Stored records:
______________________________

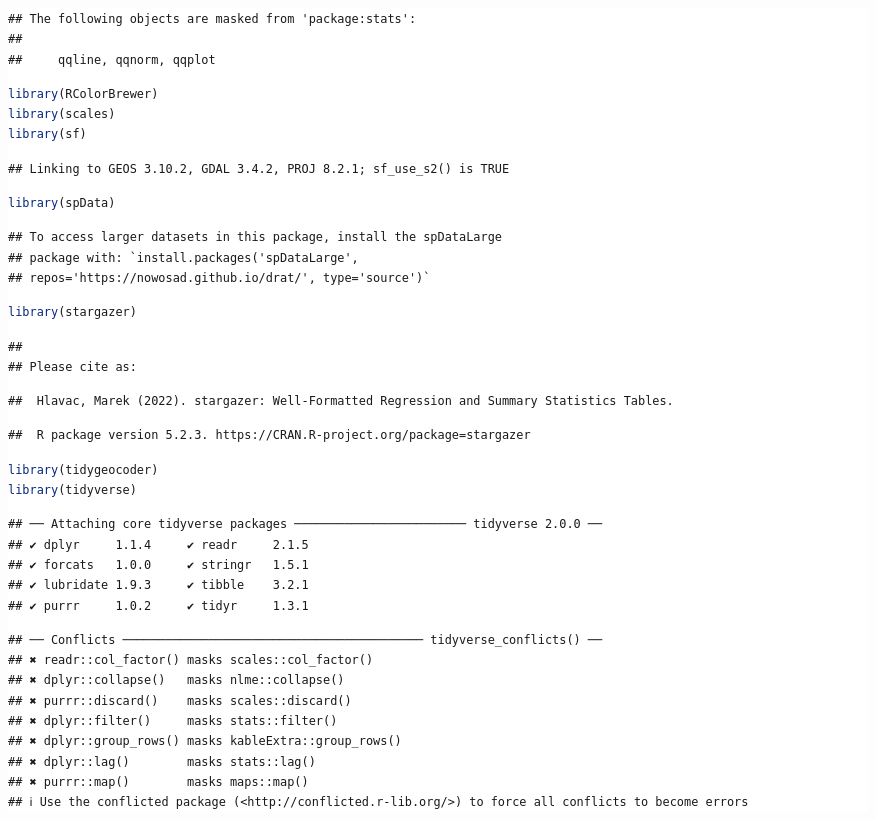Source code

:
 ```
## The following objects are masked from 'package:stats':
## 
##     qqline, qqnorm, qqplot
```

``` r
library(RColorBrewer)
library(scales)
library(sf)
```

```
## Linking to GEOS 3.10.2, GDAL 3.4.2, PROJ 8.2.1; sf_use_s2() is TRUE
```

``` r
library(spData)
```

```
## To access larger datasets in this package, install the spDataLarge
## package with: `install.packages('spDataLarge',
## repos='https://nowosad.github.io/drat/', type='source')`
```

``` r
library(stargazer)
```

```
## 
## Please cite as:
```

```
##  Hlavac, Marek (2022). stargazer: Well-Formatted Regression and Summary Statistics Tables.
```

```
##  R package version 5.2.3. https://CRAN.R-project.org/package=stargazer
```

``` r
library(tidygeocoder)
library(tidyverse)
```

```
## ── Attaching core tidyverse packages ──────────────────────── tidyverse 2.0.0 ──
## ✔ dplyr     1.1.4     ✔ readr     2.1.5
## ✔ forcats   1.0.0     ✔ stringr   1.5.1
## ✔ lubridate 1.9.3     ✔ tibble    3.2.1
## ✔ purrr     1.0.2     ✔ tidyr     1.3.1
```

```
## ── Conflicts ────────────────────────────────────────── tidyverse_conflicts() ──
## ✖ readr::col_factor() masks scales::col_factor()
## ✖ dplyr::collapse()   masks nlme::collapse()
## ✖ purrr::discard()    masks scales::discard()
## ✖ dplyr::filter()     masks stats::filter()
## ✖ dplyr::group_rows() masks kableExtra::group_rows()
## ✖ dplyr::lag()        masks stats::lag()
## ✖ purrr::map()        masks maps::map()
## ℹ Use the conflicted package (<http://conflicted.r-lib.org/>) to force all conflicts to become errors
```
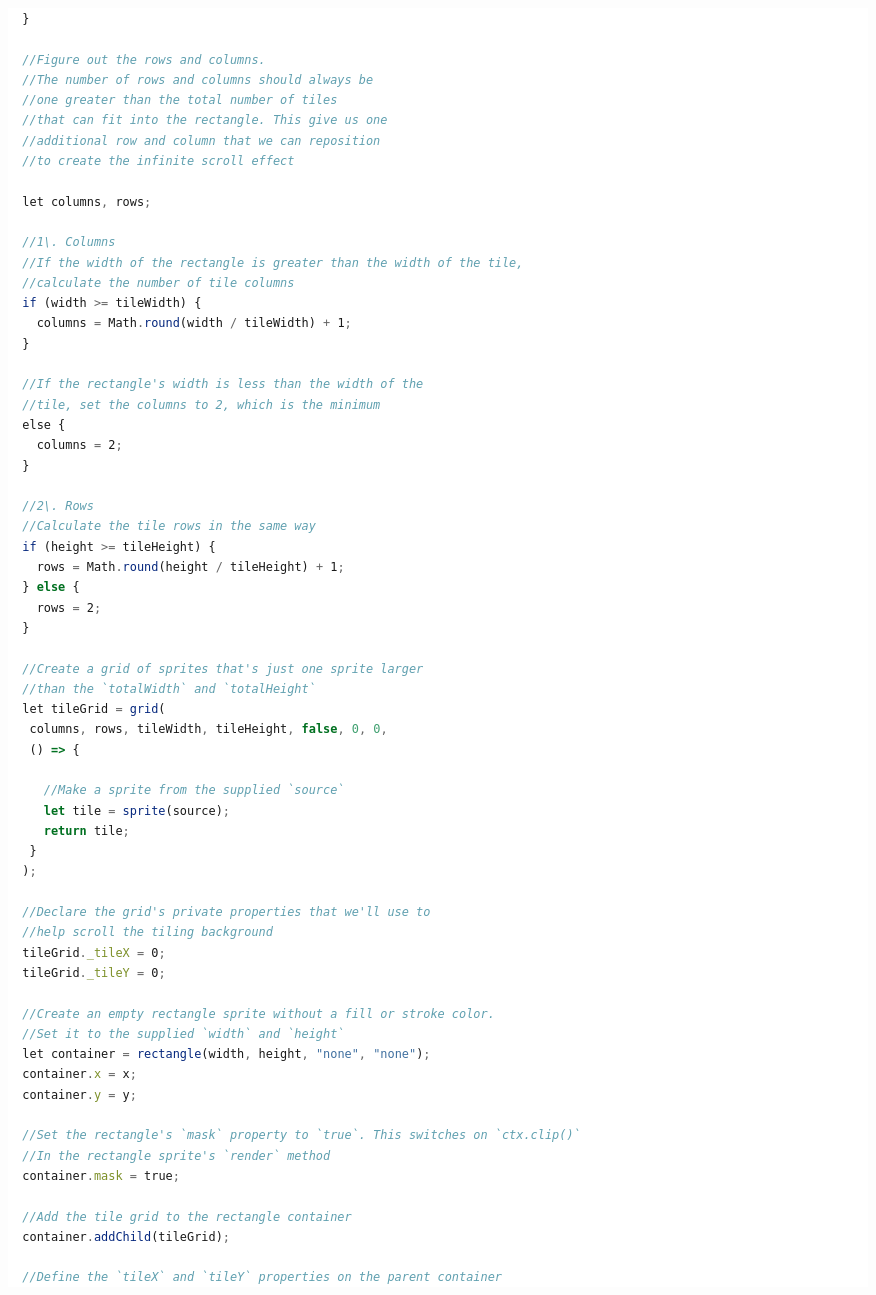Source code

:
 ```js
  }

  //Figure out the rows and columns.
  //The number of rows and columns should always be
  //one greater than the total number of tiles
  //that can fit into the rectangle. This give us one
  //additional row and column that we can reposition
  //to create the infinite scroll effect

  let columns, rows;

  //1\. Columns
  //If the width of the rectangle is greater than the width of the tile,
  //calculate the number of tile columns
  if (width >= tileWidth) {
    columns = Math.round(width / tileWidth) + 1;
  }

  //If the rectangle's width is less than the width of the
  //tile, set the columns to 2, which is the minimum
  else {
    columns = 2;
  }

  //2\. Rows
  //Calculate the tile rows in the same way
  if (height >= tileHeight) {
    rows = Math.round(height / tileHeight) + 1;
  } else {
    rows = 2;
  }

  //Create a grid of sprites that's just one sprite larger
  //than the `totalWidth` and `totalHeight`
  let tileGrid = grid(
   columns, rows, tileWidth, tileHeight, false, 0, 0,
   () => {

     //Make a sprite from the supplied `source`
     let tile = sprite(source);
     return tile;
   }
  );

  //Declare the grid's private properties that we'll use to
  //help scroll the tiling background
  tileGrid._tileX = 0;
  tileGrid._tileY = 0;

  //Create an empty rectangle sprite without a fill or stroke color.
  //Set it to the supplied `width` and `height`
  let container = rectangle(width, height, "none", "none");
  container.x = x;
  container.y = y;

  //Set the rectangle's `mask` property to `true`. This switches on `ctx.clip()`
  //In the rectangle sprite's `render` method
  container.mask = true;

  //Add the tile grid to the rectangle container
  container.addChild(tileGrid);

  //Define the `tileX` and `tileY` properties on the parent container
```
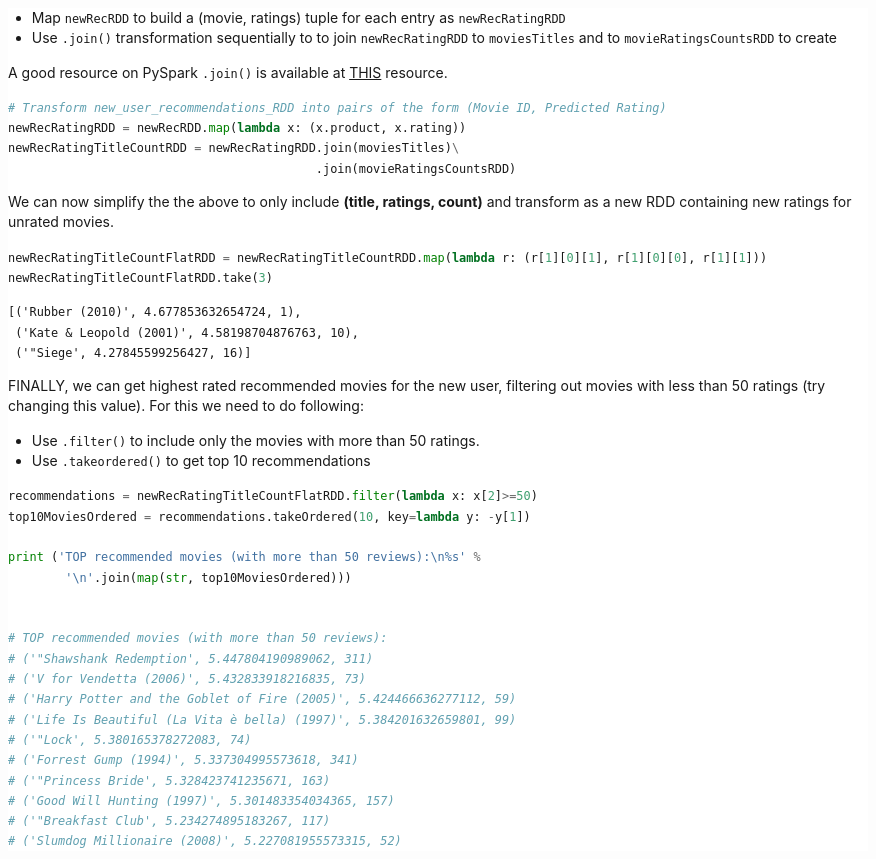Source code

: * Map `newRecRDD` to build a (movie, ratings) tuple for each entry as `newRecRatingRDD`
* Use `.join()` transformation sequentially to to join `newRecRatingRDD` to `moviesTitles` and to `movieRatingsCountsRDD` to create 

A good resource on PySpark `.join()` is available at [THIS](http://www.learnbymarketing.com/1100/pyspark-joins-by-example/) resource.


```python
# Transform new_user_recommendations_RDD into pairs of the form (Movie ID, Predicted Rating)
newRecRatingRDD = newRecRDD.map(lambda x: (x.product, x.rating))
newRecRatingTitleCountRDD = newRecRatingRDD.join(moviesTitles)\
                                           .join(movieRatingsCountsRDD)
```

We can now simplify the the above to only include **(title, ratings, count)** and transform as a new RDD containing new ratings for unrated movies.


```python
newRecRatingTitleCountFlatRDD = newRecRatingTitleCountRDD.map(lambda r: (r[1][0][1], r[1][0][0], r[1][1]))
newRecRatingTitleCountFlatRDD.take(3)
```




    [('Rubber (2010)', 4.677853632654724, 1),
     ('Kate & Leopold (2001)', 4.58198704876763, 10),
     ('"Siege', 4.27845599256427, 16)]



FINALLY, we can get highest rated recommended movies for the new user, filtering out movies with less than 50 ratings (try changing this value).
For this we need to do following: 

* Use `.filter()` to include only the movies with more than 50 ratings.
* Use `.takeordered()` to get top 10 recommendations


```python
recommendations = newRecRatingTitleCountFlatRDD.filter(lambda x: x[2]>=50)
top10MoviesOrdered = recommendations.takeOrdered(10, key=lambda y: -y[1])

print ('TOP recommended movies (with more than 50 reviews):\n%s' %
        '\n'.join(map(str, top10MoviesOrdered)))


# TOP recommended movies (with more than 50 reviews):
# ('"Shawshank Redemption', 5.447804190989062, 311)
# ('V for Vendetta (2006)', 5.432833918216835, 73)
# ('Harry Potter and the Goblet of Fire (2005)', 5.424466636277112, 59)
# ('Life Is Beautiful (La Vita è bella) (1997)', 5.384201632659801, 99)
# ('"Lock', 5.380165378272083, 74)
# ('Forrest Gump (1994)', 5.337304995573618, 341)
# ('"Princess Bride', 5.328423741235671, 163)
# ('Good Will Hunting (1997)', 5.301483354034365, 157)
# ('"Breakfast Club', 5.234274895183267, 117)
# ('Slumdog Millionaire (2008)', 5.227081955573315, 52)
```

______________________________

WORK TO COMPLETE:
Above are records with pictures; repeat the records exactly and leave the pictures out.

ANSWER FOR THIS EXERCISE:
Source code

:
 ```
## The following objects are masked from 'package:stats':
## 
##     qqline, qqnorm, qqplot
```

``` r
library(RColorBrewer)
library(scales)
library(sf)
```

```
## Linking to GEOS 3.10.2, GDAL 3.4.2, PROJ 8.2.1; sf_use_s2() is TRUE
```

``` r
library(spData)
```

```
## To access larger datasets in this package, install the spDataLarge
## package with: `install.packages('spDataLarge',
## repos='https://nowosad.github.io/drat/', type='source')`
```

``` r
library(stargazer)
```

```
## 
## Please cite as:
```

```
##  Hlavac, Marek (2022). stargazer: Well-Formatted Regression and Summary Statistics Tables.
```

```
##  R package version 5.2.3. https://CRAN.R-project.org/package=stargazer
```

``` r
library(tidygeocoder)
library(tidyverse)
```

```
## ── Attaching core tidyverse packages ──────────────────────── tidyverse 2.0.0 ──
## ✔ dplyr     1.1.4     ✔ readr     2.1.5
## ✔ forcats   1.0.0     ✔ stringr   1.5.1
## ✔ lubridate 1.9.3     ✔ tibble    3.2.1
## ✔ purrr     1.0.2     ✔ tidyr     1.3.1
```

```
## ── Conflicts ────────────────────────────────────────── tidyverse_conflicts() ──
## ✖ readr::col_factor() masks scales::col_factor()
## ✖ dplyr::collapse()   masks nlme::collapse()
## ✖ purrr::discard()    masks scales::discard()
## ✖ dplyr::filter()     masks stats::filter()
## ✖ dplyr::group_rows() masks kableExtra::group_rows()
## ✖ dplyr::lag()        masks stats::lag()
## ✖ purrr::map()        masks maps::map()
## ℹ Use the conflicted package (<http://conflicted.r-lib.org/>) to force all conflicts to become errors
```
Source code

:
 ```js
  }

  //Figure out the rows and columns.
  //The number of rows and columns should always be
  //one greater than the total number of tiles
  //that can fit into the rectangle. This give us one
  //additional row and column that we can reposition
  //to create the infinite scroll effect

  let columns, rows;

  //1\. Columns
  //If the width of the rectangle is greater than the width of the tile,
  //calculate the number of tile columns
  if (width >= tileWidth) {
    columns = Math.round(width / tileWidth) + 1;
  }

  //If the rectangle's width is less than the width of the
  //tile, set the columns to 2, which is the minimum
  else {
    columns = 2;
  }

  //2\. Rows
  //Calculate the tile rows in the same way
  if (height >= tileHeight) {
    rows = Math.round(height / tileHeight) + 1;
  } else {
    rows = 2;
  }

  //Create a grid of sprites that's just one sprite larger
  //than the `totalWidth` and `totalHeight`
  let tileGrid = grid(
   columns, rows, tileWidth, tileHeight, false, 0, 0,
   () => {

     //Make a sprite from the supplied `source`
     let tile = sprite(source);
     return tile;
   }
  );

  //Declare the grid's private properties that we'll use to
  //help scroll the tiling background
  tileGrid._tileX = 0;
  tileGrid._tileY = 0;

  //Create an empty rectangle sprite without a fill or stroke color.
  //Set it to the supplied `width` and `height`
  let container = rectangle(width, height, "none", "none");
  container.x = x;
  container.y = y;

  //Set the rectangle's `mask` property to `true`. This switches on `ctx.clip()`
  //In the rectangle sprite's `render` method
  container.mask = true;

  //Add the tile grid to the rectangle container
  container.addChild(tileGrid);

  //Define the `tileX` and `tileY` properties on the parent container
```
Source code

: * Map `newRecRDD` to build a (movie, ratings) tuple for each entry as `newRecRatingRDD`
* Use `.join()` transformation sequentially to to join `newRecRatingRDD` to `moviesTitles` and to `movieRatingsCountsRDD` to create 

A good resource on PySpark `.join()` is available at [THIS](http://www.learnbymarketing.com/1100/pyspark-joins-by-example/) resource.


```python
# Transform new_user_recommendations_RDD into pairs of the form (Movie ID, Predicted Rating)
newRecRatingRDD = newRecRDD.map(lambda x: (x.product, x.rating))
newRecRatingTitleCountRDD = newRecRatingRDD.join(moviesTitles)\
                                           .join(movieRatingsCountsRDD)
```

We can now simplify the the above to only include **(title, ratings, count)** and transform as a new RDD containing new ratings for unrated movies.


```python
newRecRatingTitleCountFlatRDD = newRecRatingTitleCountRDD.map(lambda r: (r[1][0][1], r[1][0][0], r[1][1]))
newRecRatingTitleCountFlatRDD.take(3)
```




    [('Rubber (2010)', 4.677853632654724, 1),
     ('Kate & Leopold (2001)', 4.58198704876763, 10),
     ('"Siege', 4.27845599256427, 16)]



FINALLY, we can get highest rated recommended movies for the new user, filtering out movies with less than 50 ratings (try changing this value).
For this we need to do following: 

* Use `.filter()` to include only the movies with more than 50 ratings.
* Use `.takeordered()` to get top 10 recommendations


```python
recommendations = newRecRatingTitleCountFlatRDD.filter(lambda x: x[2]>=50)
top10MoviesOrdered = recommendations.takeOrdered(10, key=lambda y: -y[1])

print ('TOP recommended movies (with more than 50 reviews):\n%s' %
        '\n'.join(map(str, top10MoviesOrdered)))


# TOP recommended movies (with more than 50 reviews):
# ('"Shawshank Redemption', 5.447804190989062, 311)
# ('V for Vendetta (2006)', 5.432833918216835, 73)
# ('Harry Potter and the Goblet of Fire (2005)', 5.424466636277112, 59)
# ('Life Is Beautiful (La Vita è bella) (1997)', 5.384201632659801, 99)
# ('"Lock', 5.380165378272083, 74)
# ('Forrest Gump (1994)', 5.337304995573618, 341)
# ('"Princess Bride', 5.328423741235671, 163)
# ('Good Will Hunting (1997)', 5.301483354034365, 157)
# ('"Breakfast Club', 5.234274895183267, 117)
# ('Slumdog Millionaire (2008)', 5.227081955573315, 52)
```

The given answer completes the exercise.